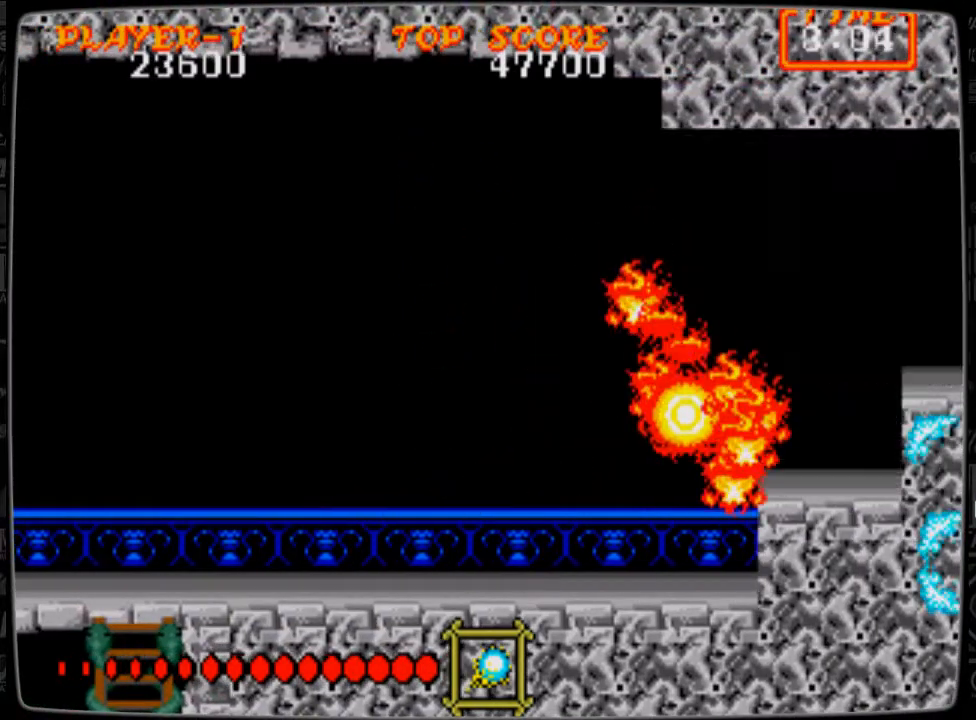
{"buttons": ["DPAD_RIGHT"], "events": [[251, "DPAD_RIGHT", "down"]]}
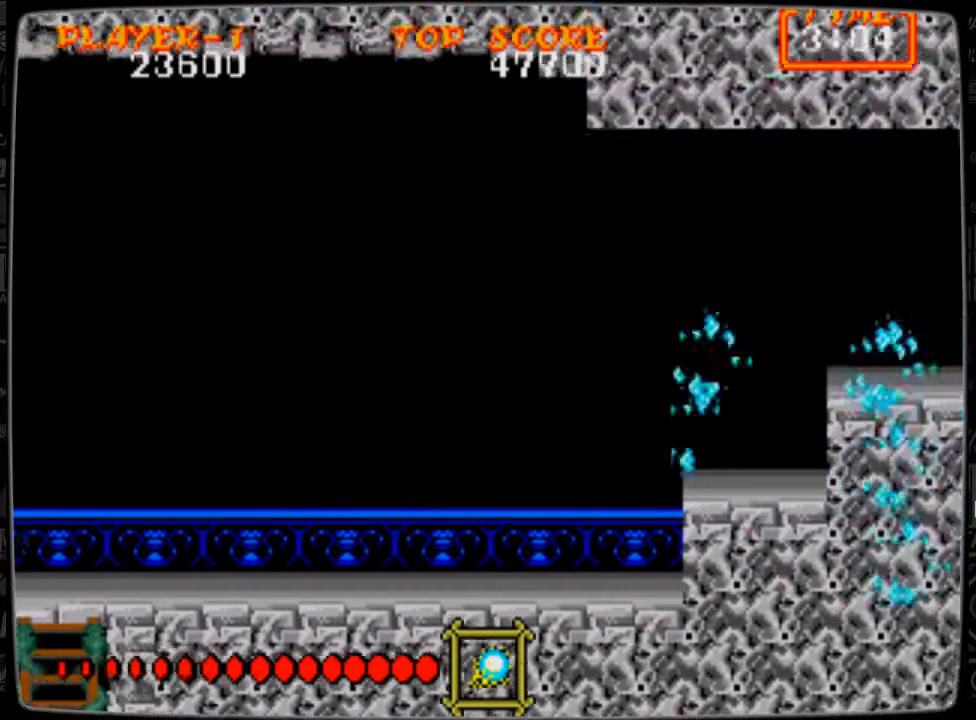
{"buttons": ["DPAD_RIGHT"], "events": [[125, "A", "down"], [209, "A", "up"]]}
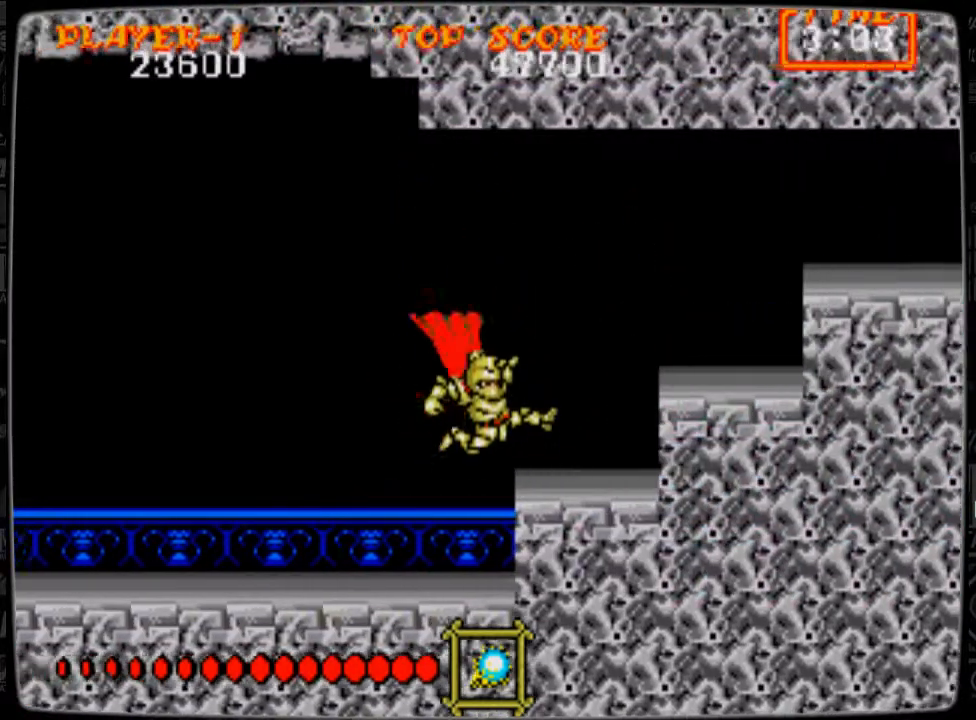
{"buttons": ["DPAD_RIGHT"], "events": [[250, "A", "down"], [417, "A", "up"]]}
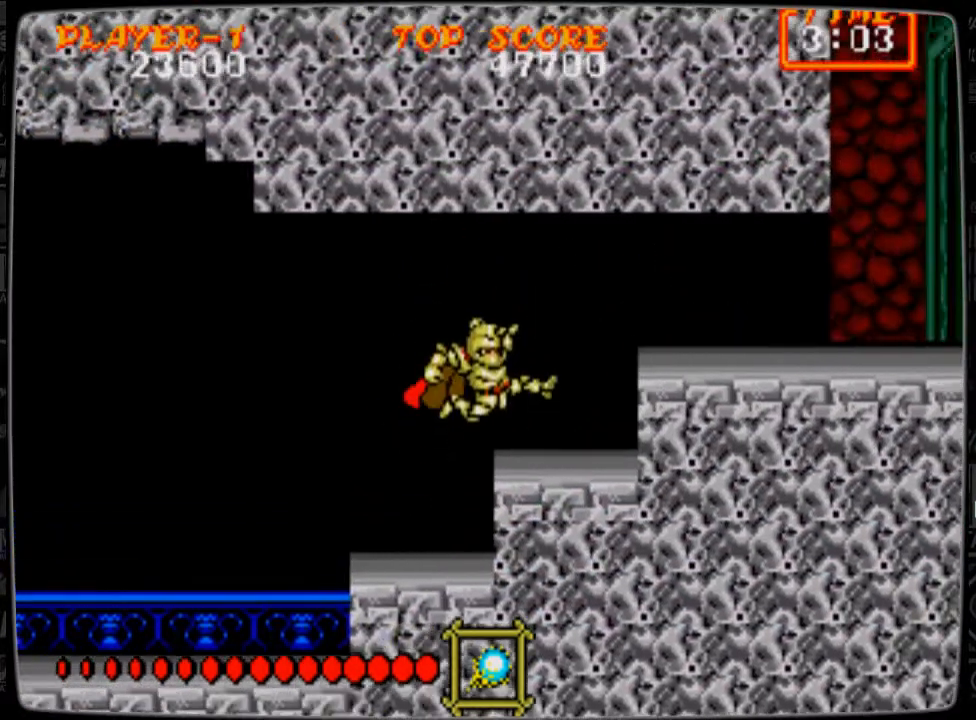
{"buttons": ["DPAD_RIGHT"], "events": [[334, "A", "down"], [459, "A", "up"]]}
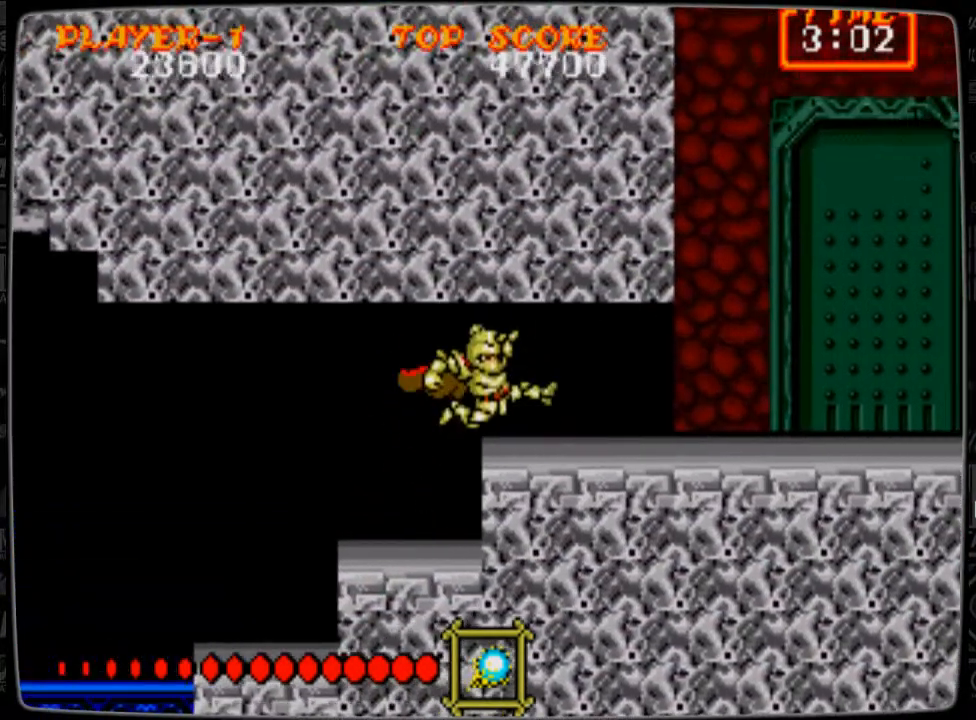
{"buttons": ["DPAD_RIGHT"], "events": []}
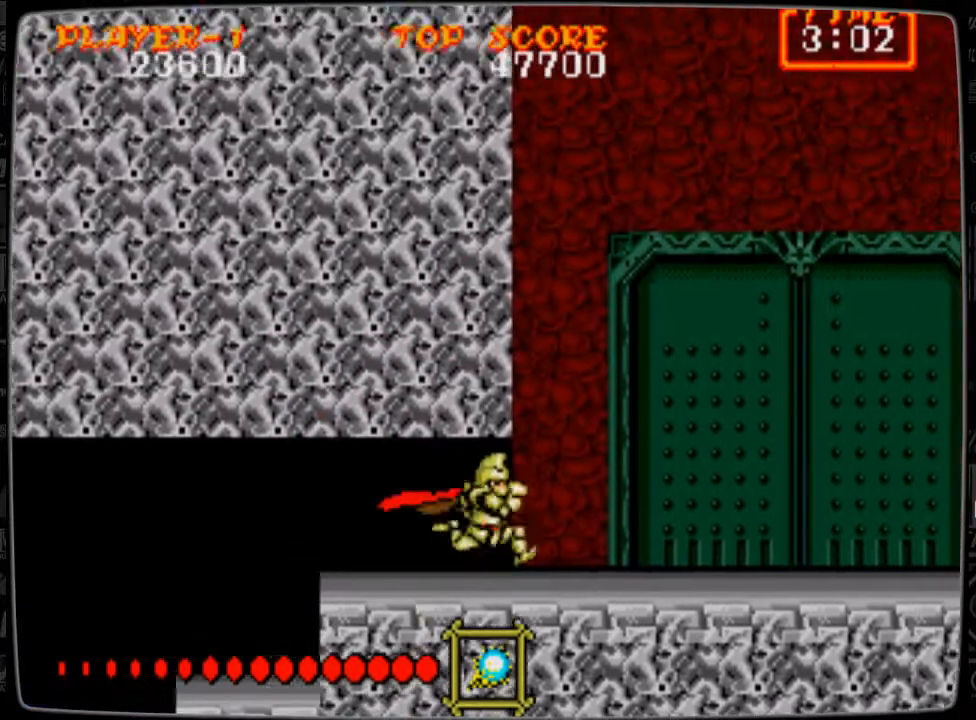
{"buttons": ["DPAD_RIGHT"], "events": []}
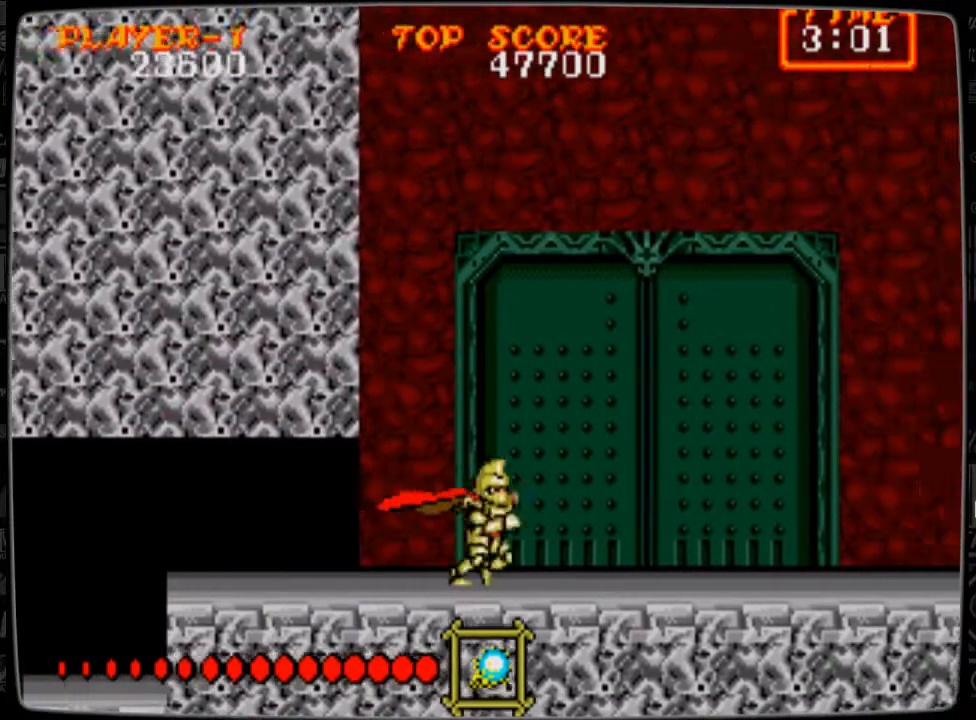
{"buttons": ["DPAD_RIGHT"], "events": []}
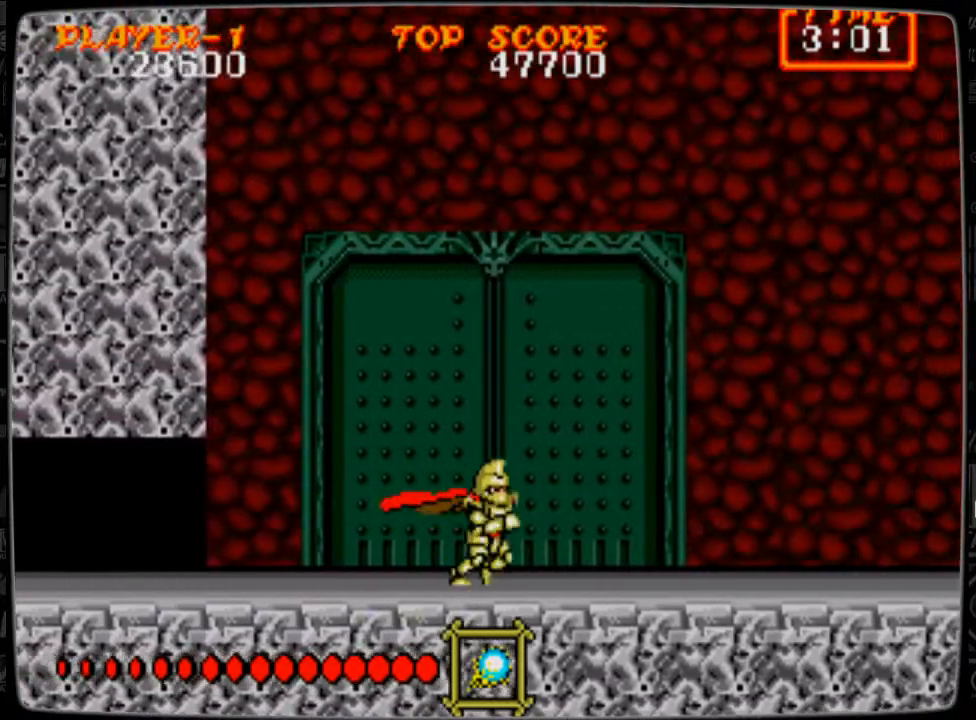
{"buttons": ["DPAD_RIGHT"], "events": []}
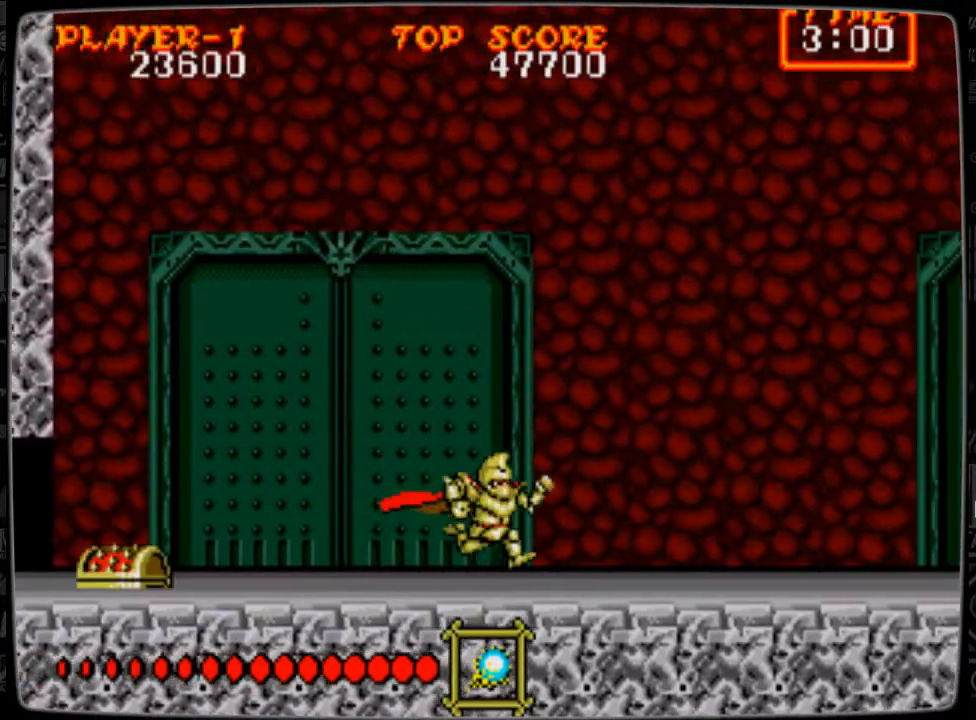
{"buttons": ["DPAD_LEFT"], "events": [[126, "DPAD_RIGHT", "up"], [251, "DPAD_LEFT", "down"]]}
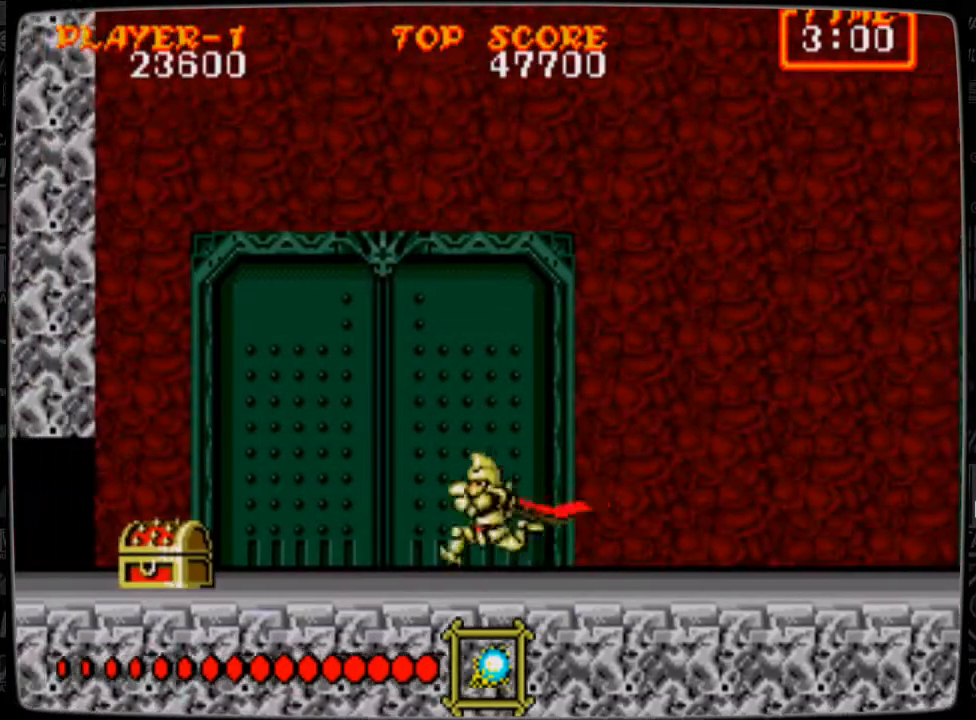
{"buttons": ["B", "DPAD_DOWN"], "events": [[83, "DPAD_DOWN", "down"], [83, "DPAD_LEFT", "up"], [125, "B", "down"], [250, "B", "up"], [292, "B", "down"], [417, "B", "up"], [501, "B", "down"]]}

TASK PROMPT:
An unchanged copy of the data, images excluded, is all that should be given.

OUTPUT OF THE TASK:
{"buttons": ["DPAD_RIGHT"], "events": [[251, "DPAD_RIGHT", "down"]]}
{"buttons": ["DPAD_RIGHT"], "events": [[125, "A", "down"], [209, "A", "up"]]}
{"buttons": ["DPAD_RIGHT"], "events": [[250, "A", "down"], [417, "A", "up"]]}
{"buttons": ["DPAD_RIGHT"], "events": [[334, "A", "down"], [459, "A", "up"]]}
{"buttons": ["DPAD_RIGHT"], "events": []}
{"buttons": ["DPAD_RIGHT"], "events": []}
{"buttons": ["DPAD_RIGHT"], "events": []}
{"buttons": ["DPAD_RIGHT"], "events": []}
{"buttons": ["DPAD_LEFT"], "events": [[126, "DPAD_RIGHT", "up"], [251, "DPAD_LEFT", "down"]]}
{"buttons": ["B", "DPAD_DOWN"], "events": [[83, "DPAD_DOWN", "down"], [83, "DPAD_LEFT", "up"], [125, "B", "down"], [250, "B", "up"], [292, "B", "down"], [417, "B", "up"], [501, "B", "down"]]}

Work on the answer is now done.